Em 2018, as emissões de CO2 aumentaram dois por cento em relação ao ano anterior, atingindo o seu recorde, de acordo com dados do Global Carbon Atlas. A emissão destes gases para a atmosfera amplia o efeito de estufa natural que tem como consequência direta o aumento da temperatura global, indicou Jorge Marques, do IPMA no I Workshop Sobre o Impacto das Alterações Climáticas na Saúde, organizado pelo ISAMB/FMUL Além do impacto direto na saúde que já se faz sentir hoje, as alterações climáticas vão ditar uma mudança de cenário em Portugal nos próximos anos, prevê Myriam Nunes Lopes, engenheira ambiental e professora auxiliar na Universidade de Aveiro.

  • Incêndios «Teremos um aumento do risco meteorológico de incêndio e de intensidade destes eventos, o que poderá levar à perda de vidas diretamente pelo fogo e indiretamente pela poluição causada pelos incêndios. Os bombeiros estarão sujeitos a níveis de poluição cada vez mais alarmantes.»

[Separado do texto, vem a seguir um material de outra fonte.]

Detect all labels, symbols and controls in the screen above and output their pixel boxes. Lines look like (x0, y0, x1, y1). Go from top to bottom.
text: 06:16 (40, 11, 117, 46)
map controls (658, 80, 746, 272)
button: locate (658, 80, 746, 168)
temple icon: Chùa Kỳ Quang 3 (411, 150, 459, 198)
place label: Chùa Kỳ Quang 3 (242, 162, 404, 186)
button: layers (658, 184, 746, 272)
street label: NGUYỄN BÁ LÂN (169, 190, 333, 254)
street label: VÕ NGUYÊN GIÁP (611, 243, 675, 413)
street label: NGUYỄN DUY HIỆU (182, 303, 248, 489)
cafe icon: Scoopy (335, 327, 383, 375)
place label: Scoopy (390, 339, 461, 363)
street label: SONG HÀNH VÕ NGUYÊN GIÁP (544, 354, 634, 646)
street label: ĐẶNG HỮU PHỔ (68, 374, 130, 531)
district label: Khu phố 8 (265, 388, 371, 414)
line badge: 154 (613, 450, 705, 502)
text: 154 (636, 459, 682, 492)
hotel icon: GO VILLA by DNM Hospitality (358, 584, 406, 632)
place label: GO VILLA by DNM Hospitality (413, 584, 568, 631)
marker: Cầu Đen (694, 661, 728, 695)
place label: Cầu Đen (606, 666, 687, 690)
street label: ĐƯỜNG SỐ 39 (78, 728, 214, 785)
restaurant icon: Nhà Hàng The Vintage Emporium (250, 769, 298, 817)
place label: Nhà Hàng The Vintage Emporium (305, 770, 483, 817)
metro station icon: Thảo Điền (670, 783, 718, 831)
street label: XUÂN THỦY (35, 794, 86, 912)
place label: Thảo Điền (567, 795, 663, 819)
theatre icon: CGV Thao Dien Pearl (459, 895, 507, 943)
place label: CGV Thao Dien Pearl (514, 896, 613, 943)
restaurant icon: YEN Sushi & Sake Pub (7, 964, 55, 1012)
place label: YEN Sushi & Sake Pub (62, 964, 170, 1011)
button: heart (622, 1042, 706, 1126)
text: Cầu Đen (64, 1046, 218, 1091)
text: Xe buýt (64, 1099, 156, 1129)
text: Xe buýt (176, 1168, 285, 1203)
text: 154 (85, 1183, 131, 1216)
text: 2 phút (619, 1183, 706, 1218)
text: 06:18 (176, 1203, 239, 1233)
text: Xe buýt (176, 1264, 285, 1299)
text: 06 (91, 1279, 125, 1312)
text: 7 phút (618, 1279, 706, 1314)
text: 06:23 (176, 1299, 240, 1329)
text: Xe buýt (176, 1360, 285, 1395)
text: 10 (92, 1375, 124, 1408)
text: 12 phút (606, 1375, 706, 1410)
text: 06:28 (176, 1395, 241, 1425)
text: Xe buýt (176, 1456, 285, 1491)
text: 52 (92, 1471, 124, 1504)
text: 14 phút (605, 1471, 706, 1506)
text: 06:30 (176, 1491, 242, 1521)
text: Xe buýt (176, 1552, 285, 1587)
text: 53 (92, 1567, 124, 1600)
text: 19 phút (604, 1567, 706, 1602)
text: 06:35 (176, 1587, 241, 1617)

  • Aquecimento global «O clima será mais quente — as temperaturas médias anuais em Portugal podem subir entre 2 e 4°C, sendo que nos meses de verão a subida possa atingir os 6°C — e globalmente mais seco. Prevê-se que o número de ondas de calor aumente em frequência e duração, atingindo temperaturas mais altas e sendo acompanhadas de fenómenos extremos de poluição atmosférica elevada, o que põe em causa a capacidade de adaptação do nosso organismo. Isso é especialmente preocupante perante uma população cada vez mais envelhecida, logo, mais suscetível.»

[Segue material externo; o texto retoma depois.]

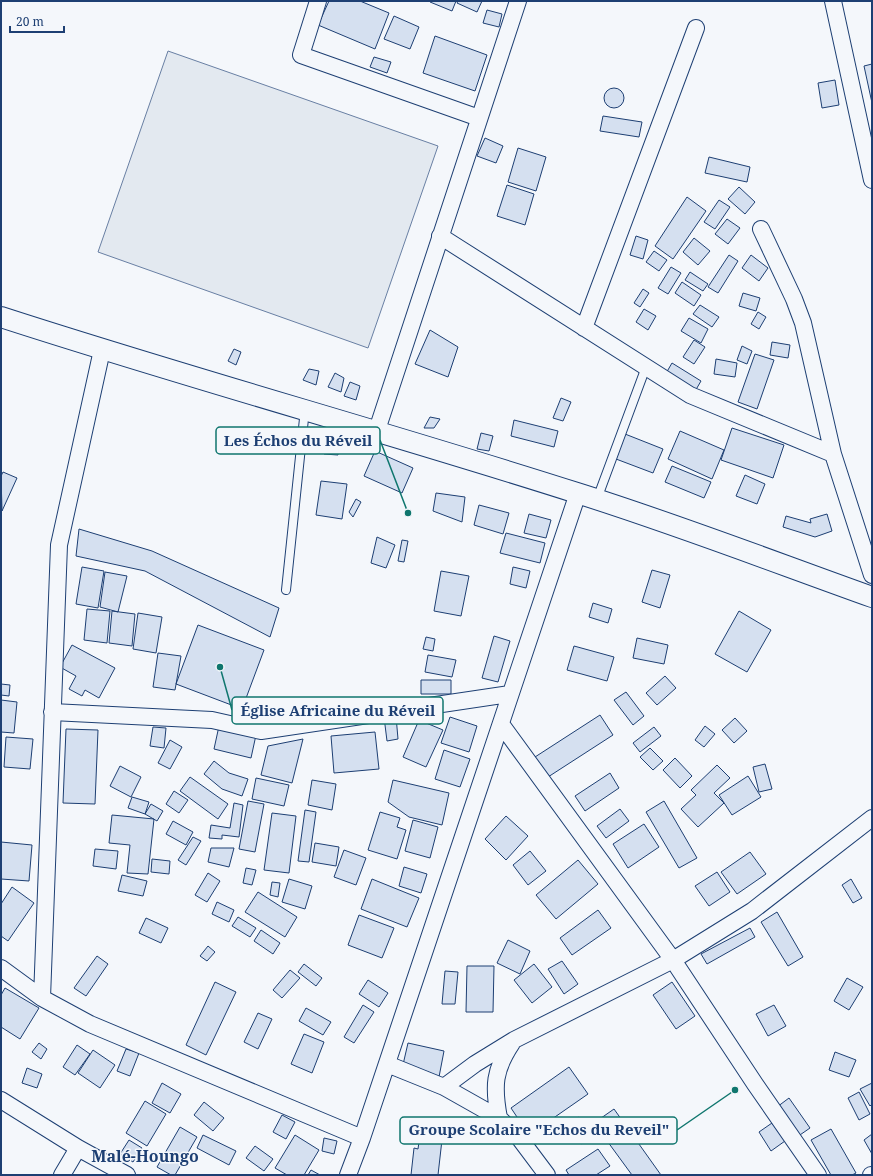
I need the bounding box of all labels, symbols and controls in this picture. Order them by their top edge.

  • Escassez de água «Os períodos de seca serão mais prolongados, podendo provocar escassez de água nas torneiras, como aconteceu em outubro de 2017 na região de Viseu, Tondela e Lamego.»
  • Subida do nível das águas do mar «O nível das águas do mar em Portugal poderá subir até 81 centímetros em 2050, pondo em risco milhares de habitações e infraestruturas que se situam na faixa litoral do País.»

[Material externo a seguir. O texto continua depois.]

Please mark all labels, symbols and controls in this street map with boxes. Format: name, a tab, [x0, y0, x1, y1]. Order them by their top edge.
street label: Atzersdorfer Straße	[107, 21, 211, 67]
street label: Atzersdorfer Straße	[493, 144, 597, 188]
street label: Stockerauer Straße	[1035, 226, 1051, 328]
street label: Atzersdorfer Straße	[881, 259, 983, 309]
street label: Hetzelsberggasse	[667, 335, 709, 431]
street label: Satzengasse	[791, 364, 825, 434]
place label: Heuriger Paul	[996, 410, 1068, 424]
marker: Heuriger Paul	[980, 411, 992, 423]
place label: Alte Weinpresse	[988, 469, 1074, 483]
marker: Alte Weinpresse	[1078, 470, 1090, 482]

  • Ciclones e furacões «Uma mudança do regime de ventos fará com que cada vez mais furacões que se deslocam para oeste em direção à América atinjam a costa portuguesa, como aconteceu com o Ophelia, em 2017, cujos ventos fortes provocaram a propagação dos incêndios em Portugal.»
  • Precipitação intensa «Globalmente vai chover menos, mas de forma mais intensa e em períodos curtos, aumentando o risco de inundações. Além do risco de morte direta, aumentam os riscos para a saúde pública pela contaminação do transbordo dos esgotos.»
  • Agricultura «A água disponível para a agricultura também pode escassear, baixando a produção e aumentando os custos da irrigação — e consequentemente do produto final. Além disso, as altas temperaturas e os níveis elevados de poluição podem reduzir a produtividade de algumas colheitas, na silvicultura já vemos isso: as árvores têm maior nível de CO2 disponível, pelo que crescem mais rapidamente, mas muito mais frágeis e muito mais sujeitas a pragas.»

O que podemos fazer para travar estes fenómenos?

Individualmente, cada um de nós deve adotar comportamentos ecológicos, como:

  1. Diminuição do consumo em geral.
  2. Utilização de transportes públicos.
  3. Reutilização de materiais.
  4. Escolha de eletrodomésticos de classe energética elevada.